HDE Hauptgeschäftsführer Stefan Genth
Stefan Genth, Foto: HDE

Der Beschluss zur bundesweiten Einführung von 2G im Einzelhandel mit Gütern des nicht-täglichen Bedarfs (also ausgenommen Lebensmittel, Drogerien und Apotheken) wird vom Handelsverband Deutschland (HDE) scharf kritisiert. Der HDE sieht die Vorgaben als verfassungswidrig und nicht zielführend bei der Pandemie-Bekämpfung an. Durch die Einführung von 2G werde der Handel im wichtigen Weihnachtsgeschäft schwer getroffen.

„Es ist nicht nachvollziehbar, dass die Politik trotz funktionierender Hygienekonzepte und der Maskenpflicht nun im Einzelhandel 2G einführt. Damit werden viele Handelsunternehmen aus rein symbolischen Gründen in ihrer umsatzstärksten Zeit massiv eingeschränkt. Und das in der wichtigsten Phase des Jahres, dem Weihnachtsgeschäft“, sagt HDE-Hauptgeschäftsführer Stefan Genth. Einkaufen mit Hygienekonzept und Maskenpflicht sei eine sichere Angelegenheit, das Infektionsrisiko beim Einkaufen gering. Der Handel werde hier offenbar genutzt, um Ungeimpften das Leben schwerer zu machen. „Auf dem Rücken des Handels die Versäumnisse in der staatlichen Impfkampagne zu kaschieren – das ist geradezu absurd“, so Genth weiter. Mit 2G müssten viele Händler mit erheblichen Umsatzeinbußen von bis zu 50 Prozent rechnen. Denn die Schlangen vor den Kontrollen an den Ladentüren schreckten viele Kunden ab, die Kundenfrequenz werde deutlich sinken.

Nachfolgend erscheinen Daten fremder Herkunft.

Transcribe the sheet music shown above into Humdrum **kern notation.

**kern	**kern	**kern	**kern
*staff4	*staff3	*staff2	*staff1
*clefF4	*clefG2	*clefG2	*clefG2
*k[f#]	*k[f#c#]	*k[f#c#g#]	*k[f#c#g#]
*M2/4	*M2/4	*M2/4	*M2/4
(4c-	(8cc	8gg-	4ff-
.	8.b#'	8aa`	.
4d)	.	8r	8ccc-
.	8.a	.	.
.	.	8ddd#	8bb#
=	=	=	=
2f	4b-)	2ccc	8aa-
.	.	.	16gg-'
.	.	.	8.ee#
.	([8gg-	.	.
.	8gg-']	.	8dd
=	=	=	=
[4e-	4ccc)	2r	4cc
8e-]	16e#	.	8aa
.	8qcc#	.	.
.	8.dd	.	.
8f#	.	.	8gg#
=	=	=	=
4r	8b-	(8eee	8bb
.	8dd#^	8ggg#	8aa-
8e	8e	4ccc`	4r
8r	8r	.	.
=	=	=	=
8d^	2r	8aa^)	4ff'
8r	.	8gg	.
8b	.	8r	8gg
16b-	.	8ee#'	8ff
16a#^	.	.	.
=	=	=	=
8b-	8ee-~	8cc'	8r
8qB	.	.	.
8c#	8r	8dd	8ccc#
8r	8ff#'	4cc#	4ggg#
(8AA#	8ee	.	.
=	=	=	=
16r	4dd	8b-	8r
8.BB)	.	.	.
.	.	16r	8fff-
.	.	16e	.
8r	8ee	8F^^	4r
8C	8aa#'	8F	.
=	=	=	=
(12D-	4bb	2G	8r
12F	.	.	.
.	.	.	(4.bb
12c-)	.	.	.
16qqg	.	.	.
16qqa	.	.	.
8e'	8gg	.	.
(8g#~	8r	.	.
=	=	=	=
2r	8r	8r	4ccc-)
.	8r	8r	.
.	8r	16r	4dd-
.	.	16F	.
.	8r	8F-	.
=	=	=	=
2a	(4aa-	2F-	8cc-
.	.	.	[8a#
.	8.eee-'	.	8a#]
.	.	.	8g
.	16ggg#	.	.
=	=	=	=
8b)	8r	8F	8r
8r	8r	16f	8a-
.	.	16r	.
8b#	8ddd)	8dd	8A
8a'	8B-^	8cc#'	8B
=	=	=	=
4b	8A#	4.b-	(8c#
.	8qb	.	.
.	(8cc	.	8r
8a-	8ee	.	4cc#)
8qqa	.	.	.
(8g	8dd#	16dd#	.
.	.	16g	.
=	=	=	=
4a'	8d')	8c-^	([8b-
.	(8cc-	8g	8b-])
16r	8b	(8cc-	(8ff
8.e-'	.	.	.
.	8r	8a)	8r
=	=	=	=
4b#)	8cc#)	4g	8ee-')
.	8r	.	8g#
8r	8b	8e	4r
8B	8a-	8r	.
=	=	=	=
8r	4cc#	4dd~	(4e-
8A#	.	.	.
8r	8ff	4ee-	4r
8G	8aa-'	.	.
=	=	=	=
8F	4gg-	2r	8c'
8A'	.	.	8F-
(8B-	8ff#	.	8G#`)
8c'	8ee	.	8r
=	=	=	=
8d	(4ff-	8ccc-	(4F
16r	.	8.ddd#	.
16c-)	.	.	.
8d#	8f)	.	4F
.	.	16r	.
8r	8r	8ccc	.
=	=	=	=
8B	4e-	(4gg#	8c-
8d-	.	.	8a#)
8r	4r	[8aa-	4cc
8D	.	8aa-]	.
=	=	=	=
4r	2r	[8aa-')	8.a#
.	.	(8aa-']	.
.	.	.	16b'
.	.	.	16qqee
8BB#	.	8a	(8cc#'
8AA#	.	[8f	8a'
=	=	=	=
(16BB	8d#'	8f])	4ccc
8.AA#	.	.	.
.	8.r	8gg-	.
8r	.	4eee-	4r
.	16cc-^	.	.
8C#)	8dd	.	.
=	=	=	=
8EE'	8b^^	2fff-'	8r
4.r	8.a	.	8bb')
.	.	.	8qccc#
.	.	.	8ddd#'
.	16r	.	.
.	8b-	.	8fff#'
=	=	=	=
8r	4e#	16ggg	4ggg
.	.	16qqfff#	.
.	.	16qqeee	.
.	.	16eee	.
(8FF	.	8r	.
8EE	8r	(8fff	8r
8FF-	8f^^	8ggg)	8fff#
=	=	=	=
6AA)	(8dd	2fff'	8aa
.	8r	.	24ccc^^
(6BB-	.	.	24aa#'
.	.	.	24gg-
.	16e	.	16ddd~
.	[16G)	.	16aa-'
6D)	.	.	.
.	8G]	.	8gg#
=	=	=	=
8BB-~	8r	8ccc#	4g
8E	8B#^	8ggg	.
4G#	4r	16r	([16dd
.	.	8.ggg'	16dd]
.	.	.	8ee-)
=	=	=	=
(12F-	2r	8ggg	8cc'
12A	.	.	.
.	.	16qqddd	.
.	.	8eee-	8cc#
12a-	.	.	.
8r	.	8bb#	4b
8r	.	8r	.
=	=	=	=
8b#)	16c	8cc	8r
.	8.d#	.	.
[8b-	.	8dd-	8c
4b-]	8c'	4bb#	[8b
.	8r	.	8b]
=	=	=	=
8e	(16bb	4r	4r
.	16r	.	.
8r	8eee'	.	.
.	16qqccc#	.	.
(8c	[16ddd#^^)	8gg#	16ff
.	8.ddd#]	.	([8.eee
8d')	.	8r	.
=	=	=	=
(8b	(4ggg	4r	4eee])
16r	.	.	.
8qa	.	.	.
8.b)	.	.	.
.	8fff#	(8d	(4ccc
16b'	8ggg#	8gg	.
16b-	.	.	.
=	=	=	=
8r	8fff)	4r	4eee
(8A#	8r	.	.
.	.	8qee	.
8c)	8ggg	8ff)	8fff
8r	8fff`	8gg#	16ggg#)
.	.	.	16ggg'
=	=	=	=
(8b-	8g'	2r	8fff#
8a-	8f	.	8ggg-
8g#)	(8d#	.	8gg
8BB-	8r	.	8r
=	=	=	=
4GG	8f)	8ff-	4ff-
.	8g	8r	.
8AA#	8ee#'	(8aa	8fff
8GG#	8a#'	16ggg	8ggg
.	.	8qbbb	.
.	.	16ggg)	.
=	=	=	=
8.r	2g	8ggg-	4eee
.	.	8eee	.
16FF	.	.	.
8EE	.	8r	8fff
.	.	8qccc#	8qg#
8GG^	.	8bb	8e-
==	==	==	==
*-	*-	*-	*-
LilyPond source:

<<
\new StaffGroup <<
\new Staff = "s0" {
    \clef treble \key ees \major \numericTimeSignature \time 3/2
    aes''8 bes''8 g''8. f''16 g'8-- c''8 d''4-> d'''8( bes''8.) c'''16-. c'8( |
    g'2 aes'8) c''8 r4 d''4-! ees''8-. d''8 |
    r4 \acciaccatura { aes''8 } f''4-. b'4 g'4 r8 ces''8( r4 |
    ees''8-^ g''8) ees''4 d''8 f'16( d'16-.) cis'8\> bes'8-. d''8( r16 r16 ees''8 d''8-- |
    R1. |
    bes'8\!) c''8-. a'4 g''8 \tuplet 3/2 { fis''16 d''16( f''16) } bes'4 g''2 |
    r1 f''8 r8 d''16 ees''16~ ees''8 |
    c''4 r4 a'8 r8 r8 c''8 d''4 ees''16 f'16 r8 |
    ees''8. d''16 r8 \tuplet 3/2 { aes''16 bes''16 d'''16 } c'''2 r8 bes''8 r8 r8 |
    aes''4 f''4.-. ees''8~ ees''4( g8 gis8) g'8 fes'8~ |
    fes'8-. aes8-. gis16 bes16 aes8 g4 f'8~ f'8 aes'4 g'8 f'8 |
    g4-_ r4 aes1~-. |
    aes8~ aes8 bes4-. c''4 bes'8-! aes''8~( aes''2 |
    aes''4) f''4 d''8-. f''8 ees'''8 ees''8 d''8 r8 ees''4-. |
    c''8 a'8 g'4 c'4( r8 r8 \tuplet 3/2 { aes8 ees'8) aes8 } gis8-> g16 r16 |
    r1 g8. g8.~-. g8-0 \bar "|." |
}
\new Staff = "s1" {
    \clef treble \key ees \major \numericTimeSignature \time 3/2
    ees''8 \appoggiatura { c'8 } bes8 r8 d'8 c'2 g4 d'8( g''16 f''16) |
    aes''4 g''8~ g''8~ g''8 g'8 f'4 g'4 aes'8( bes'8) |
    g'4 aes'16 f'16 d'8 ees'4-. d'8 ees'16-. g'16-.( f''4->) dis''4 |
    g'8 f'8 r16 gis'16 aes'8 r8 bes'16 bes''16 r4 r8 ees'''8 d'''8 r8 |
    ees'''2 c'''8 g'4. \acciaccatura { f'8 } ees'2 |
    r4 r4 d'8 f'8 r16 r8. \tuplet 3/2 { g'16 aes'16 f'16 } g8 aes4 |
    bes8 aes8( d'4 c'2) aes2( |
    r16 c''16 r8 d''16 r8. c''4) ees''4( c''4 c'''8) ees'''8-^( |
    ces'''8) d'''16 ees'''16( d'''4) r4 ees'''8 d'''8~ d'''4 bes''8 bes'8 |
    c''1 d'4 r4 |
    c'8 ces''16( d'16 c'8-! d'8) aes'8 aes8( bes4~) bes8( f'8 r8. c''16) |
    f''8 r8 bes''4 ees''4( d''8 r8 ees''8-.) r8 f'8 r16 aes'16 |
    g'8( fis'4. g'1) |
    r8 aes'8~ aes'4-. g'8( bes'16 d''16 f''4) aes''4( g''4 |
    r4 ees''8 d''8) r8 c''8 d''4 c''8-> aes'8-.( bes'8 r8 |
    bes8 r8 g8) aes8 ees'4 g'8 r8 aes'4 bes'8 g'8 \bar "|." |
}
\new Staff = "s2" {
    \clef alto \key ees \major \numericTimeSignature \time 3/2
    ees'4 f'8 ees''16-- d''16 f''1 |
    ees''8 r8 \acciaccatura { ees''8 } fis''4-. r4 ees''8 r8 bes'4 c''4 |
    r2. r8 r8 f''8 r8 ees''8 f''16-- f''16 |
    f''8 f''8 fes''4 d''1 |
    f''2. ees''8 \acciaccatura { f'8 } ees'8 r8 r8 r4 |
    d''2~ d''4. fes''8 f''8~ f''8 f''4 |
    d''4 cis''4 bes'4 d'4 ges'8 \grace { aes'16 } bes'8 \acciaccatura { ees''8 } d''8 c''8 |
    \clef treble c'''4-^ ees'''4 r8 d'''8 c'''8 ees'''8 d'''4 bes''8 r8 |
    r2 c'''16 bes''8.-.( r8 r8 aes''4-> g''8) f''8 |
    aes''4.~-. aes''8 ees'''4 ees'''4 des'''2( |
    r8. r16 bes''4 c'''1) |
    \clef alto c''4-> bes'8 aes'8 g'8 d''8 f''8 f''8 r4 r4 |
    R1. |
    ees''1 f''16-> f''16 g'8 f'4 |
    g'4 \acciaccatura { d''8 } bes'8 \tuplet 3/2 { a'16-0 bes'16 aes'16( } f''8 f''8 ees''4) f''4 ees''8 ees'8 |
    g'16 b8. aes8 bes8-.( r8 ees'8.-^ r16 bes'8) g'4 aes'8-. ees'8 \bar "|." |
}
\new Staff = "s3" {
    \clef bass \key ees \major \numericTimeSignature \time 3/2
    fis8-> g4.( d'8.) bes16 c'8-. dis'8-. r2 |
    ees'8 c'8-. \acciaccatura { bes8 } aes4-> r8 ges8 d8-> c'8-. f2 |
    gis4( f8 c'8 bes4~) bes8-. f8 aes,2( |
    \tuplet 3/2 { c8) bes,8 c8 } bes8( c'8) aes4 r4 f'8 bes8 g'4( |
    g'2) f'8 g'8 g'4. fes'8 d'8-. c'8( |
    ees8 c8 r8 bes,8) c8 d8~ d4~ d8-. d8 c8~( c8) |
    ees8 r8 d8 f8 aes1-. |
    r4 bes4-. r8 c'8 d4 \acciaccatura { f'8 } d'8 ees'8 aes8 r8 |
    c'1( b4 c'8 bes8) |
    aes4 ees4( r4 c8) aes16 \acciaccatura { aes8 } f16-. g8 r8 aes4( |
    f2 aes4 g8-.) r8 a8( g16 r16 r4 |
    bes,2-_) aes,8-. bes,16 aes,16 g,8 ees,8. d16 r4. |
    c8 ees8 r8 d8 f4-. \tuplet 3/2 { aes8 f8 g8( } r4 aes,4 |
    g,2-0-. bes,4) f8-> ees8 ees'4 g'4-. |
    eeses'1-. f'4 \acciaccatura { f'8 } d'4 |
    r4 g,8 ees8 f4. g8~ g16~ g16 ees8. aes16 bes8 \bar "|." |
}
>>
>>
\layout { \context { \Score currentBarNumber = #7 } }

Verschiebung in den Online-Kanal

Erhebliche Umsatzanteile dürften sich in den Online-Bereich verschieben. „Die Bundesregierung muss die drohenden Verluste bei vielen stationären Händlern jetzt konsequent auffangen. Die bisherigen Fixkostenzuschüsse reichen dafür bei weitem nicht aus. Wenn da jetzt nicht rasch geliefert wird, werden wir eine weitere Verödung in vielen Innenstädten erleben“, meint Stefan Genth. Der HDE fordert bei der Überbrückungshilfe, Einzelhandelsunternehmen auch schon bei einem nachgewiesenen Umsatzverlust von 15 Prozent die Möglichkeit der Antragsstellung zu geben. Denn im Einzelhandel seien die Margen viel niedriger als in anderen Branchen. Unternehmen geraten so auch schon bei Verlusten von weniger als den bisher festgeschriebenen 30 Prozent in ernsthafte Schwierigkeiten. Zudem setzt sich der Verband für die Verdopplung der Höchstgrenze beim Bezug von Hilfen ein, da der aktuelle Grenzwert für dieses Jahr von vielen Unternehmen bereits im ersten Lockdown des Jahres ausgeschöpft werden musste.